You probably noticed that there's a lot of fire in this book. Some of it is really hard to miss, like the first fire the Time Traveller starts, which gets out of control and burns down the forest (9.2). (Smokey the Bear is not going to be happy.) There are several smaller fires that are important in the story, too, like when the Time Traveller uses his matches to escape the Morlocks (6.11). These are examples of fire playing a really central role in the plot.
There are other fires that might be easier to miss. For instance, the Time Traveller uses his matches to amuse the Eloi and distract Weena from an upsetting topic (5.35, 5.41). We even find fire in 1890s London. When the Time Traveller demonstrates his model time machine, for instance, he places it in front of the fireplace so that everyone in the room can see it clearly (1.53). There's also the time when the Time Traveller lights his pipe using a spill (a long, thin piece of wood or rolled paper) – bad for his health, but good for proving how important fire is in the novel (1.62).

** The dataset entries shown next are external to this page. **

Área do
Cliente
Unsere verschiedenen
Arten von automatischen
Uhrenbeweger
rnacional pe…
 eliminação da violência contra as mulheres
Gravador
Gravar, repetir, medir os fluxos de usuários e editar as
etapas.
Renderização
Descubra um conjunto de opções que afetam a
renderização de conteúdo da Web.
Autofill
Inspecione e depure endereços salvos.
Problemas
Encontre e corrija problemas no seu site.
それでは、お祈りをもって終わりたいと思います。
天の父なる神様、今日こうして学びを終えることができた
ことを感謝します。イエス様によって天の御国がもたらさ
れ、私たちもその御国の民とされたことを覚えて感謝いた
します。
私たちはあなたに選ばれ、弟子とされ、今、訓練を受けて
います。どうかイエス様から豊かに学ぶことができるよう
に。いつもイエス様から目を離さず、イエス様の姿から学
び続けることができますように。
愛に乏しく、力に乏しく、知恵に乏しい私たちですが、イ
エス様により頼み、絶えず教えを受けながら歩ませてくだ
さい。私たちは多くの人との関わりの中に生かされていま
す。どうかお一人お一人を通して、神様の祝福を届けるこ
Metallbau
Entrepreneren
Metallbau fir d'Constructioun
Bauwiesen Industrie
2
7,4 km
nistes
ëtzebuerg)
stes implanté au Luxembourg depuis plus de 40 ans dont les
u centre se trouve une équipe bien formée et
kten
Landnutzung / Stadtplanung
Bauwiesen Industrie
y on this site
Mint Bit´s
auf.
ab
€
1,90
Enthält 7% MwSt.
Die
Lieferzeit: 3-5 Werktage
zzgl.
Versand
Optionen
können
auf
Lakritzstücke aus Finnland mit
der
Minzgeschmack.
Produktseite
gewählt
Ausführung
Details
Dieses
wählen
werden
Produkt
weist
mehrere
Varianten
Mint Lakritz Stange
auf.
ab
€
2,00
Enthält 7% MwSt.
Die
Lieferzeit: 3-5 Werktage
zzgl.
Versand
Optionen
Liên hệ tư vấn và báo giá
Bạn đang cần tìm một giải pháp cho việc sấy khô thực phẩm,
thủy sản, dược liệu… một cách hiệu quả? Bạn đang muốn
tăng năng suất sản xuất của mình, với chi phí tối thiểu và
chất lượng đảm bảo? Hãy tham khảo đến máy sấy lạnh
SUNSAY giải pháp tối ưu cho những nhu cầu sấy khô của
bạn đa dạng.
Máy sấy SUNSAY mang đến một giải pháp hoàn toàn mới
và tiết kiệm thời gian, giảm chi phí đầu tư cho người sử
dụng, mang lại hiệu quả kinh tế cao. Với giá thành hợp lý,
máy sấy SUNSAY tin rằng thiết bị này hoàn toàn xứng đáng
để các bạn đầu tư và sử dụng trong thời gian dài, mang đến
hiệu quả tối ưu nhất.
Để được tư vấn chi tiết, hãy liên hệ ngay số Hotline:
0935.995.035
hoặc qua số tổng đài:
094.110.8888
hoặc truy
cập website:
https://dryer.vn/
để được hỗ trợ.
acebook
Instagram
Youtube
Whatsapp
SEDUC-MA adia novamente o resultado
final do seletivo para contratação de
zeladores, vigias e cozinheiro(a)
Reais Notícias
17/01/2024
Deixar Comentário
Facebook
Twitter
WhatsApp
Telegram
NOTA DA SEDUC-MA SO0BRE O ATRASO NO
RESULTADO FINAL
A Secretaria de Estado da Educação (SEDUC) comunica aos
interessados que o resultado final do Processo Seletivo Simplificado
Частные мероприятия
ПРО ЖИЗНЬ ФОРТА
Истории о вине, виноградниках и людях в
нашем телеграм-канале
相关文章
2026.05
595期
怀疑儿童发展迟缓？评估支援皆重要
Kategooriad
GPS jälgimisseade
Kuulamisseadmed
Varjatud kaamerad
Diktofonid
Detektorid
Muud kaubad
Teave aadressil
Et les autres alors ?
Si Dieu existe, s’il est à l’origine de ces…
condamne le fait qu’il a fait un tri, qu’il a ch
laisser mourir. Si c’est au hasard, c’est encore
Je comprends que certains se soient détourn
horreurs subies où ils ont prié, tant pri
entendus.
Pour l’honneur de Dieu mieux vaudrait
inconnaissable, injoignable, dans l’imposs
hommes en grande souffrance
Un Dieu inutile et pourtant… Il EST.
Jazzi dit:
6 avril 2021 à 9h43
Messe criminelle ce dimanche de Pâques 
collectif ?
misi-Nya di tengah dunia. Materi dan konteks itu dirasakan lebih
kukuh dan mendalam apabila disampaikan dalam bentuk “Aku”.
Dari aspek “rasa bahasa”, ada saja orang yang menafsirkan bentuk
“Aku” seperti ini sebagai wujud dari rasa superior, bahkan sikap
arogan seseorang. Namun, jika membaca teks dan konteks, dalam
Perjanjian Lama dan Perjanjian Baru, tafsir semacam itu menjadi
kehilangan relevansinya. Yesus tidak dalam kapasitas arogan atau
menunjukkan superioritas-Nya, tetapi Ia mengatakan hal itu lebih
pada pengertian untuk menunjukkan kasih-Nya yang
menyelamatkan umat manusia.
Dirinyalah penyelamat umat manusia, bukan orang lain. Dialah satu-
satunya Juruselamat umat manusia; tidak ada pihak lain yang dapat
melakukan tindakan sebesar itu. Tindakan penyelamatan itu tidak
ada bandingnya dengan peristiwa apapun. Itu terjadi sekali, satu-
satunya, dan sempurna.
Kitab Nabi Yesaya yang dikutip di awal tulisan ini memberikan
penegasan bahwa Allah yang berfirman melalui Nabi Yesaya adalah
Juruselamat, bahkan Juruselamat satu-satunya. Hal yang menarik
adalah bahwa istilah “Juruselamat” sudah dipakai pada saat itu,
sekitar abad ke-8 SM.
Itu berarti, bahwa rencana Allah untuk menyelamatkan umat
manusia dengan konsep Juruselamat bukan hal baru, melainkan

There are also times when the absence of fire is important: for instance, when the Time Traveller and Weena lie down to rest in the forest by a bonfire and wake up to discover that it has gone out and the Morlocks are attacking (9.9).
So why does fire play such an important role in the novel? For one thing, as the Time Traveller observes: "what a rare thing flame must be in the absence of man" (9.3). In other words, it's people who make fire. Our use of tools is one thing that sets us apart from other animals, and fire is one of our most important (and maybe oldest) tools.
However, that doesn't mean that fire is always our friend. Fire can be useful (for fighting off the Morlocks and seeing things at night), but it can also be misused. And fire can become dangerous, as we see when it burns down the forest and probably kills Weena.
So perhaps fire symbolizes technology in the novel. Like any technology, fire can be used or misused, and it can have unintended consequences. Technology makes our lives better, but – if you believe the premise of the novel – it can make humans lazy and ultimate lead to their demise.